A brief history of time - Stephen Hawking [12]
An event is something that happens at a particular point in space and at a particular time. So one can specify it by four numbers or coordinates. Again, the choice of coordinates is arbitrary; one can use any three well-defined spatial coordinates and any measure of time. In relativity, there is no real distinction between the space and time coordinates, just as there is no real difference between any two space coordinates. One could choose a new set of coordinates in which, say, the first space coordinate was a combination of the old first and second space coordinates. For instance, instead of measuring the position of a point on the earth in miles north of Piccadilly and miles west of Piccadilly, one could use miles northeast of Piccadilly, and miles north-west of Piccadilly. Similarly, in relativity, one could use a new time coordinate that was the old time (in seconds) plus the distance (in light-seconds) north of Piccadilly.

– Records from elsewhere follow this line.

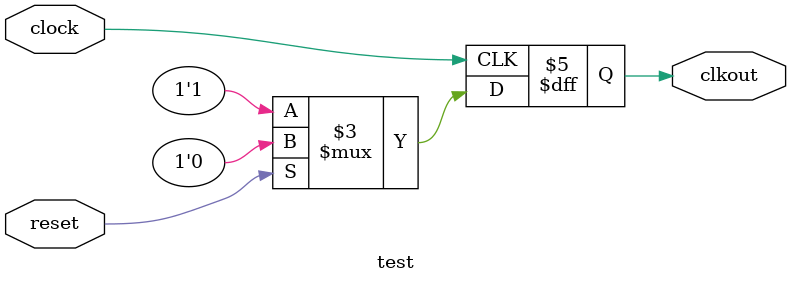
<source format=v>
`timescale 1ns / 1ps
module test(
    input clock,
    input reset,
    output reg clkout
    );
	 
	 
	always @(posedge clock)
	begin
	if (reset)
	begin
	clkout <=0;
	end
	else
	begin
	clkout <=1;
	end
	
end	

endmodule

</source>
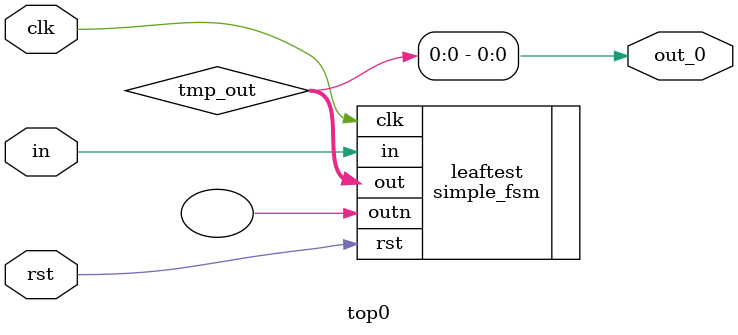
<source format=v>
module top0(
    input wire clk,
    input wire rst,
    input wire in,
    output wire out_0
);

    wire [1:0] tmp_out;

simple_fsm leaftest (
    .clk(clk),
    .rst(rst),
    .in(in),
    .out(tmp_out),
    .outn(),
);

    assign out_0 = tmp_out[0];

endmodule

</source>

It is often helpful to think of the four coordinates of an event as specifying its position in a four-dimensional space called space-time. It is impossible to imagine a four-dimensional space. I personally find it hard enough to visualize three-dimensional space! However, it is easy to draw diagrams of two-dimensional spaces, such as the surface of the earth. (The surface of the earth is two-dimensional because the position of a point can be specified by two coordinates, latitude and longitude.) I shall generally use diagrams in which time increases upward and one of the spatial dimensions is shown horizontally. The other two spatial dimensions are ignored or, sometimes, one of them is indicated by perspective. (These are called space-time diagrams, like Fig. 2.1.) For example, in Fig. 2.2 time is measured upward in years and the distance along the line from the sun to Alpha Centauri is measured horizontally in miles. The paths of the sun and of Alpha Centauri through space-time are shown as the vertical lines on the left and right of the diagram. A ray of light from the sun follows the diagonal line, and takes four years to get from the sun to Alpha Centauri.

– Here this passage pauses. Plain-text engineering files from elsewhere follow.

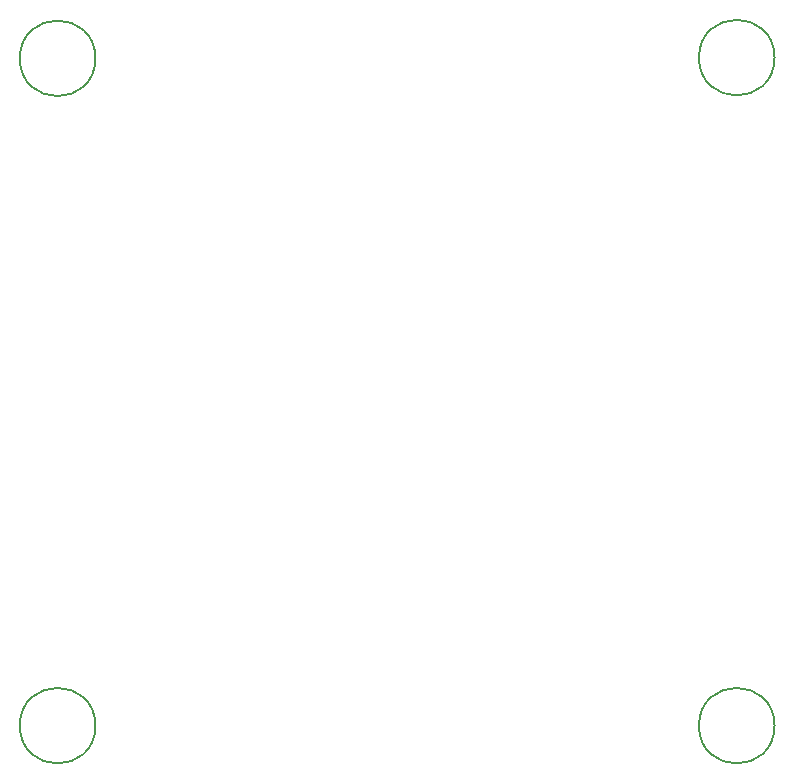
<source format=gbr>
%TF.GenerationSoftware,KiCad,Pcbnew,7.0.7*%
%TF.CreationDate,2023-11-27T22:42:48+01:00*%
%TF.ProjectId,OS-S88n,4f532d53-3838-46e2-9e6b-696361645f70,rev?*%
%TF.SameCoordinates,Original*%
%TF.FileFunction,Other,Comment*%
%FSLAX46Y46*%
G04 Gerber Fmt 4.6, Leading zero omitted, Abs format (unit mm)*
G04 Created by KiCad (PCBNEW 7.0.7) date 2023-11-27 22:42:48*
%MOMM*%
%LPD*%
G01*
G04 APERTURE LIST*
%ADD10C,0.150000*%
G04 APERTURE END LIST*
D10*
%TO.C,REF\u002A\u002A*%
X234200000Y-97000000D02*
G75*
G03*
X234200000Y-97000000I-3200000J0D01*
G01*
X176700000Y-97000000D02*
G75*
G03*
X176700000Y-97000000I-3200000J0D01*
G01*
X176700000Y-40500000D02*
G75*
G03*
X176700000Y-40500000I-3200000J0D01*
G01*
X234200000Y-40437776D02*
G75*
G03*
X234200000Y-40437776I-3200000J0D01*
G01*
%TD*%
M02*

</source>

As we have seen, Maxwell’s equations predicted that the speed of light should be the same whatever the speed of the source, and this has been confirmed by accurate measurements. It follows from this that if a pulse of light is emitted at a particular time at a particular point in space, then as time goes on it will spread out as a sphere of light whose size and position are independent of the speed of the source. After one millionth of a second the light will have spread out to form a sphere with a radius of 300 meters; after two millionths of a second, the radius will be 600 meters; and so on. It will be like the ripples that spread out on the surface of a pond when a stone is thrown in. The ripples spread out as a circle that gets bigger as time goes on. If one stacks snapshots of the ripples at different times one above the other, the expanding circle of ripples will mark out a cone whose tip is at the place and time at which the stone hit the water (Fig. 2.3). Similarly, the light spreading out from an event forms a (three-dimensional) cone in (the four-dimensional) space-time. This cone is called the future light cone of the event. In the same way we can draw another cone, called the past light cone, which is the set of events from which a pulse of light is able to reach the given event (Fig. 2.4).
Given an event P, one can divide the other events in the universe into three classes. Those events that can be reached from the event P by a particle or wave traveling at or below the speed of light are said to be in the future of P. They will lie within or on the expanding sphere of light emitted from the event P. Thus they will lie within or on the future light cone of P in the space-time diagram.